【分布式通信】NPKit,NCCL的Profiling工具

NPKit介绍

NPKit (Networking Profiling Kit) is a profiling framework designed for popular collective communication libraries (CCLs), including Microsoft MSCCL, NVIDIA NCCL and AMD RCCL.

It enables users to insert customized profiling events into different CCL components, especially into giant GPU kernels.

These events are then automatically placed onto a unified timeline in Google Trace Event Format, which users can then leverage trace viewer to understand CCLs' workflow and performance.

以NCCL为例,如何使用?

Usage

  1. NCCL 2.17.1-1版本,将文件夹下的 npkit-for-nccl-2.17.1-1.diff 添加到你的nccl源文件中。

  2. NPKit只有在CPU和GPU没以后overlap的时候使用,所以 NPKIT_FLAGS 也要遵从这个规则。同时 npkit_launcher.sh里面的参数也要对应正确。

  3. nccl_testnpkit_runner.sh对应参数正确. 仅支持每个线程有1个GPU, 因此nccl_test运行参数记得是 -g 1

  4. 运行bash npkit_launcher.sh.

  5. 生成文件 npkit_event_trace.json ,可以用谷歌浏览器打开看。在浏览器那一栏输入chrome://tracing, 然后打开对应文件即可。

python 复制代码
import argparse
import os
import json

from queue import Queue

def parse_npkit_event_header(npkit_event_header_path):
    npkit_event_def = {'id_to_type': {}, 'type_to_id': {}}
    with open(npkit_event_header_path, 'r') as f:
        lines = [x.strip() for x in f.readlines() if len(x.strip()) != 0]
        line_idx = 0
        while line_idx < len(lines):
            if lines[line_idx].startswith('#define NPKIT_EVENT_'):
                fields = lines[line_idx].split()
                if len(fields) == 3:
                    event_type = fields[1]
                    event_id = int(fields[2], 0)
                    npkit_event_def['type_to_id'][event_type] = event_id
                    npkit_event_def['id_to_type'][event_id] = event_type
            line_idx += 1
    return npkit_event_def

def parse_gpu_clock_scale(gpu_clock_file_path):
    with open(gpu_clock_file_path, 'r') as f:
        freq_in_khz = f.read()

────────────────────

* 练习要求 *
**A.** 判断下列三个说法是否符合上面的 NPKit 介绍文本。(i) NPKit 可用于 MSCCL、NCCL 和 RCCL 三种集合通信库；(ii) NPKit 支持每个线程使用多块 GPU；(iii) 生成的 npkit_event_trace.json 可以在谷歌浏览器中通过 chrome://tracing 打开查看。每项答“是”或“否”，并原样引出文本中起决定作用的语句。
**B.** 请续写上面这篇 NPKit 使用说明，从最后一行代码之后接着写下去。

* 身体或手部关键点数据 *
────────────────────

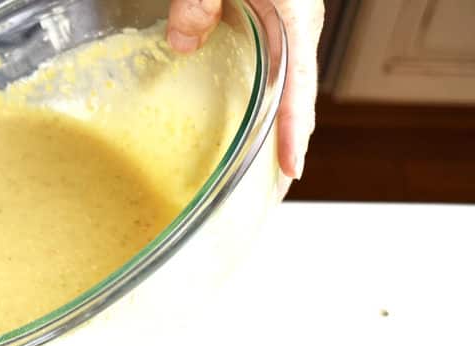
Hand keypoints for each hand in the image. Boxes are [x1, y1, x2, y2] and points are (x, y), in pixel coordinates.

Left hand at [166, 0, 323, 180]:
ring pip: (288, 90)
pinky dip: (267, 105)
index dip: (293, 131)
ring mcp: (288, 29)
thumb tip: (182, 44)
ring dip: (279, 130)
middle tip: (274, 190)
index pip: (298, 85)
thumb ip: (199, 3)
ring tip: (264, 171)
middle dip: (290, 145)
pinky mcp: (274, 26)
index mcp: (295, 18)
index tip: (291, 168)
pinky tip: (251, 123)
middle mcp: (298, 28)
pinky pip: (273, 73)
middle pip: (298, 98)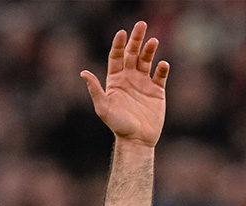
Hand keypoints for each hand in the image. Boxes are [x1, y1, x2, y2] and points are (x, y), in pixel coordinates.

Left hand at [81, 22, 169, 146]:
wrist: (136, 140)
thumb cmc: (117, 125)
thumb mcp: (103, 108)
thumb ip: (95, 90)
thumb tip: (83, 72)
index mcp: (115, 80)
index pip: (116, 58)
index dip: (119, 45)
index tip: (122, 32)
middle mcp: (129, 78)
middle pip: (132, 54)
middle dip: (136, 40)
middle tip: (141, 25)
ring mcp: (144, 83)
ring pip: (147, 61)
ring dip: (150, 50)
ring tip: (153, 41)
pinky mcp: (157, 90)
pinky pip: (161, 75)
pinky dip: (162, 69)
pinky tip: (162, 65)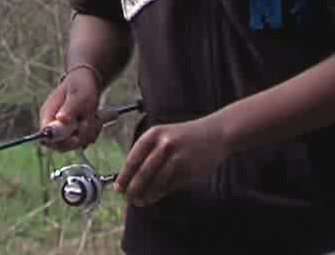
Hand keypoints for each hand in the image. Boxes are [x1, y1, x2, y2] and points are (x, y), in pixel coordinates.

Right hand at [38, 67, 101, 150]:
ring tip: (95, 117)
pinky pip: (83, 141)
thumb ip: (70, 108)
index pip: (46, 137)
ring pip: (76, 144)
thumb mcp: (78, 95)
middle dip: (80, 137)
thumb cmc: (81, 85)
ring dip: (89, 133)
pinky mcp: (73, 132)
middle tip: (91, 122)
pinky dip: (92, 133)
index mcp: (48, 115)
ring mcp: (63, 129)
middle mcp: (53, 125)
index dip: (60, 141)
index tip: (75, 136)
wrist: (87, 80)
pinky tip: (95, 120)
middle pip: (61, 145)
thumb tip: (61, 119)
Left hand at [114, 115, 230, 206]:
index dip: (124, 175)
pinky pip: (171, 184)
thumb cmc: (185, 137)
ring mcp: (178, 156)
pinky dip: (160, 193)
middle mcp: (164, 143)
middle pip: (143, 171)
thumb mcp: (164, 137)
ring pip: (157, 180)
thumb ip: (149, 154)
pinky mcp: (189, 168)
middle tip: (128, 198)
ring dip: (147, 193)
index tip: (118, 188)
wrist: (216, 133)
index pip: (133, 158)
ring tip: (140, 201)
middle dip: (133, 188)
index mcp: (154, 133)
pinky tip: (154, 197)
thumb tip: (131, 177)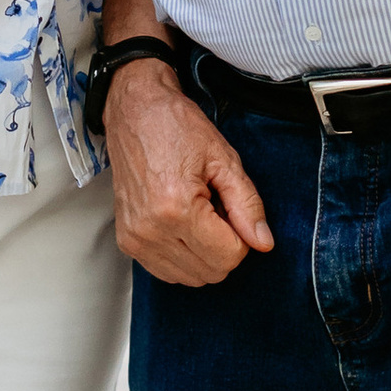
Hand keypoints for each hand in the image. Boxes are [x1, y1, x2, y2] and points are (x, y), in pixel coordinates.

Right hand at [106, 63, 274, 287]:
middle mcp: (151, 230)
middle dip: (224, 246)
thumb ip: (247, 205)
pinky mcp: (126, 242)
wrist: (135, 112)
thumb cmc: (178, 128)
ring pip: (191, 277)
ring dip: (204, 253)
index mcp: (177, 208)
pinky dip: (183, 256)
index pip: (229, 256)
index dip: (241, 235)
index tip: (230, 206)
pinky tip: (181, 225)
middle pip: (212, 271)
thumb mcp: (224, 159)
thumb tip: (264, 243)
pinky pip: (167, 272)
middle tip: (215, 208)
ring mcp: (135, 239)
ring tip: (197, 214)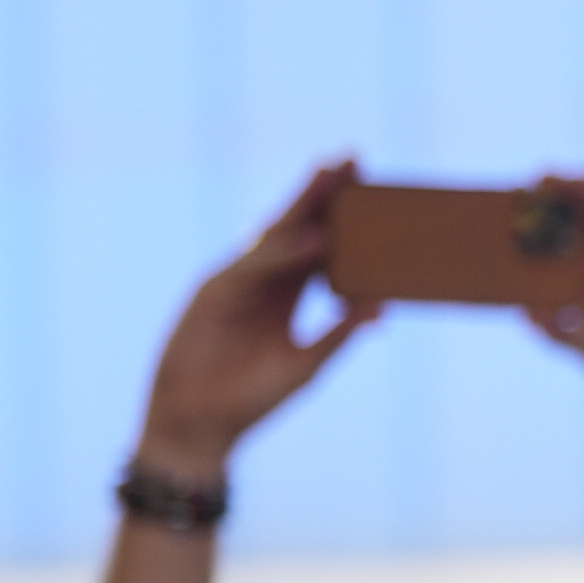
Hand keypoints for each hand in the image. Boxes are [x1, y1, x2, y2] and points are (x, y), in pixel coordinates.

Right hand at [134, 161, 372, 484]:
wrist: (202, 425)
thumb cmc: (252, 399)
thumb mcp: (306, 364)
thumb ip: (337, 335)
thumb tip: (381, 311)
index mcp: (287, 294)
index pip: (320, 246)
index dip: (343, 217)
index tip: (375, 187)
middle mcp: (263, 282)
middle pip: (297, 227)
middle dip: (323, 193)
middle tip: (354, 157)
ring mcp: (236, 283)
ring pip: (273, 235)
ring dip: (303, 206)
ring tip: (333, 175)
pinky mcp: (213, 294)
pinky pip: (253, 268)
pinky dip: (283, 254)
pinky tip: (314, 241)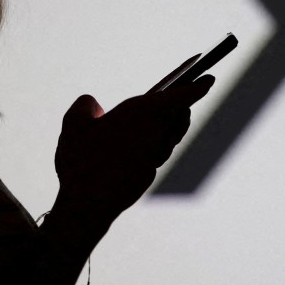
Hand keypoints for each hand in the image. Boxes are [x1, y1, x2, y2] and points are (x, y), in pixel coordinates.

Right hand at [53, 75, 214, 222]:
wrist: (87, 205)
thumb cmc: (81, 160)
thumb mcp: (74, 125)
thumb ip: (85, 107)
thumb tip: (93, 105)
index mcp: (145, 112)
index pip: (181, 96)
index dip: (198, 86)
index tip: (210, 79)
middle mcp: (158, 133)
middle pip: (179, 115)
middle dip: (182, 104)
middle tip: (181, 94)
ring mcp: (156, 156)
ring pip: (172, 135)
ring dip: (172, 124)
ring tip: (165, 116)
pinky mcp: (150, 173)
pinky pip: (158, 153)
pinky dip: (156, 144)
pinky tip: (142, 144)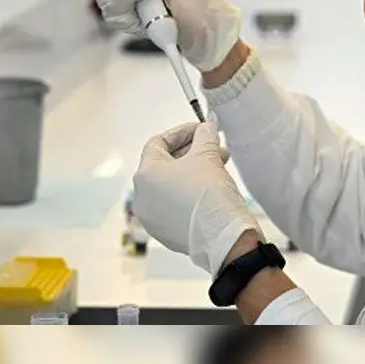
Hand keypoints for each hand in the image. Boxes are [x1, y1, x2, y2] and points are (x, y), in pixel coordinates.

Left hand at [132, 122, 262, 276]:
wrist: (223, 236)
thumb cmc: (209, 193)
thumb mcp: (207, 155)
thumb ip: (205, 135)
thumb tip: (207, 127)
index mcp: (145, 174)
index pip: (158, 143)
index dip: (182, 132)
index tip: (202, 129)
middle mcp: (142, 197)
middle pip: (164, 165)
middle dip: (191, 153)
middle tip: (215, 148)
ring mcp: (151, 218)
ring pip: (170, 186)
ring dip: (192, 173)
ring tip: (218, 168)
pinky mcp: (164, 233)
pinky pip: (174, 206)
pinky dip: (189, 194)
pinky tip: (211, 190)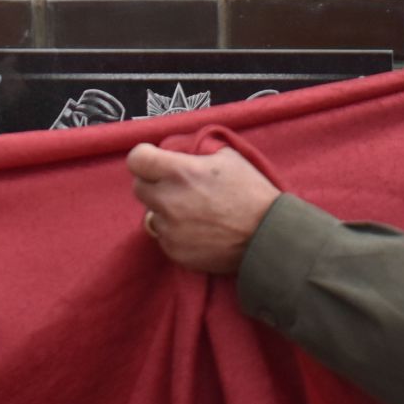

────────────────────

* 各题答案 *
**A.**
(i) 是。"including Microsoft MSCCL, NVIDIA NCCL and AMD RCCL"
(ii) 否。"仅支持每个线程有1个GPU"
(iii) 是。"在浏览器那一栏输入chrome://tracing, 然后打开对应文件即可"

**B.**
        return float(freq_in_khz) * 1e3 / 1e6

def parse_cpu_clock_scale(cpu_clock_den_file_path, cpu_clock_num_file_path):
    with open(cpu_clock_num_file_path, 'r') as f:
        num = float(f.read())
    with open(cpu_clock_den_file_path, 'r') as f:
        den = float(f.read())
    return den / num / 1e6

def parse_gpu_event(event_bytes):
    return {
        'id': int.from_bytes(event_bytes[0:1], byteorder='little', signed=False),
        'size': int.from_bytes(event_bytes[1:5], byteorder='little', signed=False),
        'rsvd': int.from_bytes(event_bytes[5:8], byteorder='little', signed=False),
        'timestamp': int.from_bytes(event_bytes[8:16], byteorder='little', signed=False)
    }

def parse_cpu_event(event_bytes):
    return {
        'id': int.from_bytes(event_bytes[0:1], byteorder='little', signed=False),
        'size': int.from_bytes(event_bytes[1:5], byteorder='little', signed=False),
        'slot': int.from_bytes(event_bytes[5:8], byteorder='little', signed=False),
        'timestamp': int.from_bytes(event_bytes[8:16], byteorder='little', signed=False)
    }

def parse_gpu_event_file(npkit_dump_dir, npkit_event_def, rank, buf_idx, gpu_clock_scale, cpu_clock_scale):
    gpu_event_file_path = os.path.join(npkit_dump_dir, 'gpu_events_rank_%d_buf_%d' % (rank, buf_idx))
    raw_event_size = 16
    curr_cpu_base_time = None
    curr_gpu_base_time = None
    gpu_events = []
    event_type_to_seq = {}
    with open(gpu_event_file_path, 'rb') as f:
        raw_content = f.read()
        raw_content_size = len(raw_content)
        raw_content_idx = 0
        while raw_content_idx < raw_content_size:
            parsed_gpu_event = parse_gpu_event(raw_content[raw_content_idx : raw_content_idx + raw_event_size])
            if npkit_event_def['id_to_type'][parsed_gpu_event['id']] == 'NPKIT_EVENT_TIME_SYNC_CPU':
                curr_cpu_base_time = parsed_gpu_event['timestamp'] / cpu_clock_scale
                curr_gpu_base_time = None
            elif npkit_event_def['id_to_type'][parsed_gpu_event['id']] == 'NPKIT_EVENT_TIME_SYNC_GPU':
                if curr_gpu_base_time is None:
                    curr_gpu_base_time = parsed_gpu_event['timestamp'] / gpu_clock_scale
            else:
                if curr_gpu_base_time is None:
                    curr_gpu_base_time = parsed_gpu_event['timestamp'] / gpu_clock_scale
                event_type = npkit_event_def['id_to_type'][parsed_gpu_event['id']]
                phase = 'B' if event_type.endswith('_ENTRY') else 'E'
                gpu_events.append({
                    'ph': phase,
                    'ts': curr_cpu_base_time + parsed_gpu_event['timestamp'] / gpu_clock_scale - curr_gpu_base_time,
                    'pid': rank,
                    'tid': buf_idx + 1
                })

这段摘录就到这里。